Proverbios 20:27

Dios es el fuego de este mundo, su principio vital, una presencia cálida y penetrante en todas partes. De este fuego el espíritu del hombre es la vela. ¿Qué significa eso? Si, porque el hombre es de una naturaleza que corresponde a la naturaleza de Dios, y en la medida en que el hombre es obediente a Dios, la vida de Dios, que se extiende por todo el universo, se manifiesta en expresión; y los hombres, sí, y todos los demás seres, si tales seres existen, capaces de observar nuestra humanidad, ven lo que Dios es al mirar al hombre que Él ha encendido entonces, ¿no es clara la figura? Es un pensamiento maravilloso, pero lo suficientemente claro.

Aquí está el universo, lleno del fuego difuso de la divinidad. Los hombres lo sienten en el aire, ya que sienten un calor intenso que no ha estallado en llamas.
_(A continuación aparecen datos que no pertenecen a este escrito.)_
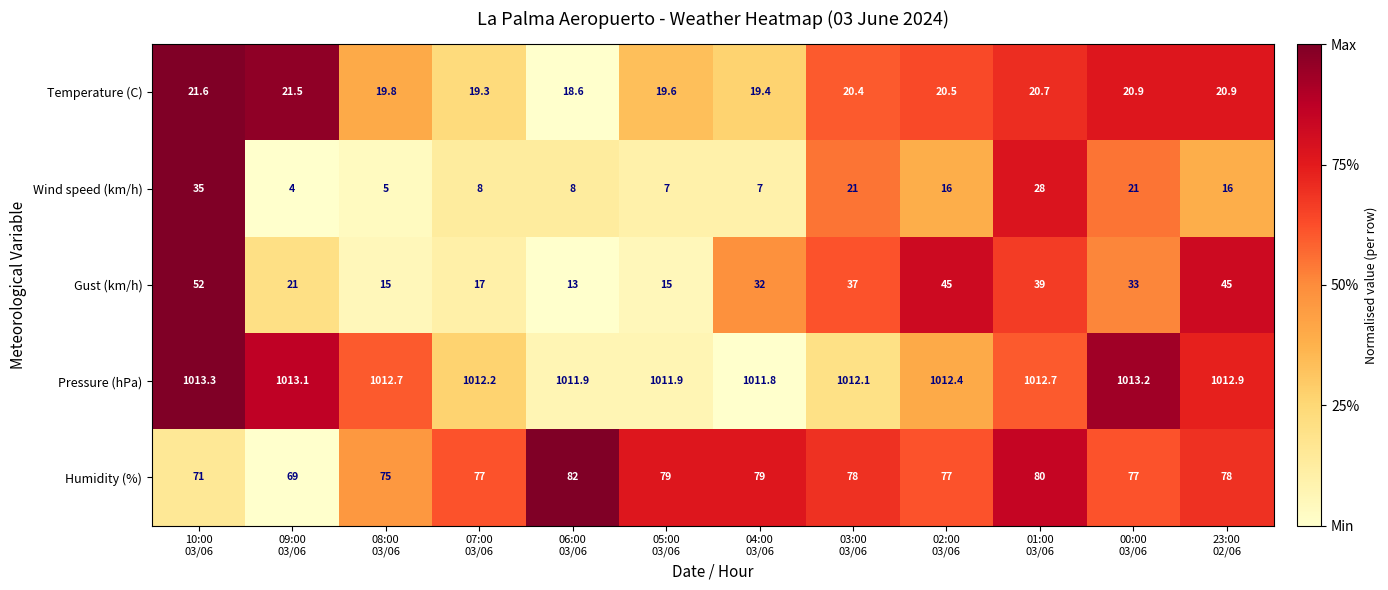

Which series has the widest spread of values?

Gust (km/h)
Ahora, en medio de este mundo solemne y agobiado, se levanta un hombre, puro, semejante a Dios y perfectamente obediente a Dios. En un instante es como si la habitación calentada hubiera encontrado algún punto inflamable sensible donde pudiera encenderse en llamas. La irregularidad de la impresión de divinidad se estabiliza en la permanencia.

El fuego del Señor ha encontrado la vela del Señor y arde clara y constante, guiándonos y alentando en lugar de desconcertarnos y asustarnos, tan pronto como un hombre que es obediente a Dios ha comenzado a captar y manifestar Su naturaleza.

I. La expresión de Dios por parte del hombre es puramente una expresión de calidad. No puede decirme nada de las cantidades que componen Su vida perfecta. Quien tiene en él la cualidad humana, quien realmente tiene el espíritu de hombre, puede ser una vela del Señor. Una vida pobre, exigua, hambrienta, magullada, si tan solo mantiene la verdadera calidad humana y no se vuelve inhumana; y si es obediente a Dios a su manera ciega, torpe y medio consciente; se convierte en una luz. No hay vida tan miserable que el más grande y sabio de nosotros pueda permitirse despreciarla. No podemos saber en absoluto en qué momento repentino puede brillar con la vida de Dios.

II. En esta verdad nuestra tenemos ciertamente la clave de otro misterio que a veces nos desconcierta. ¿Qué haremos de un hombre rico en logros y en deseos generosos, bien educado, de buen comportamiento, que se ha entrenado a sí mismo para ser luz y ayuda a otros hombres, y que, ahora que su formación está completa, se encuentra en el buen camino? en medio de sus semejantes completamente oscuros e indefensos? Tales hombres son velas apagadas; son el espíritu del hombre elaborado, cultivado, acabado, en su máxima expresión, pero sin el último toque de Dios.

III. Hay una multitud de hombres cuyas lámparas ciertamente no son oscuras, pero que ciertamente no son las velas del Señor. Una naturaleza ricamente amueblada hasta el borde y, sin embargo, profana, impura, mundana y esparcida por el escepticismo de todo el bien y la verdad sobre él dondequiera que vaya. Si es posible que la vela humana, en lugar de ser elevada al cielo y encendida por el puro ser de Aquel que es eterna y absolutamente bueno, sea sumergida en el infierno y encendida por las llamas amarillas que arden de los espantosos azufre del abismo, entonces podremos comprender la visión de un hombre, que es rico en todas las cualidades humanas brillantes, maldiciendo al mundo con la exhibición continua de lo diabólico en lugar de lo divino en su vida.

IV. Hay todavía otra forma en que el espíritu del hombre puede fallar en su función más completa como la vela del Señor. La lámpara puede encenderse y el fuego en el que se enciende puede ser en verdad el fuego de Dios, y sin embargo, puede que no sea Dios solo quien resplandezca sobre el mundo. Tales hombres no pueden deshacerse de sí mismos. Están mezclados con el Dios que muestran. Este es el secreto de todo piadoso fanatismo, de todo santo prejuicio. Es la vela que pone su propio color en la llama que ha tomado prestado del fuego de Dios.

V. Jesús es el verdadero hombre espiritual que es la vela del Señor, la luz que enciende a todo hombre.

Phillips Brooks, La vela del Señor, pág. 1.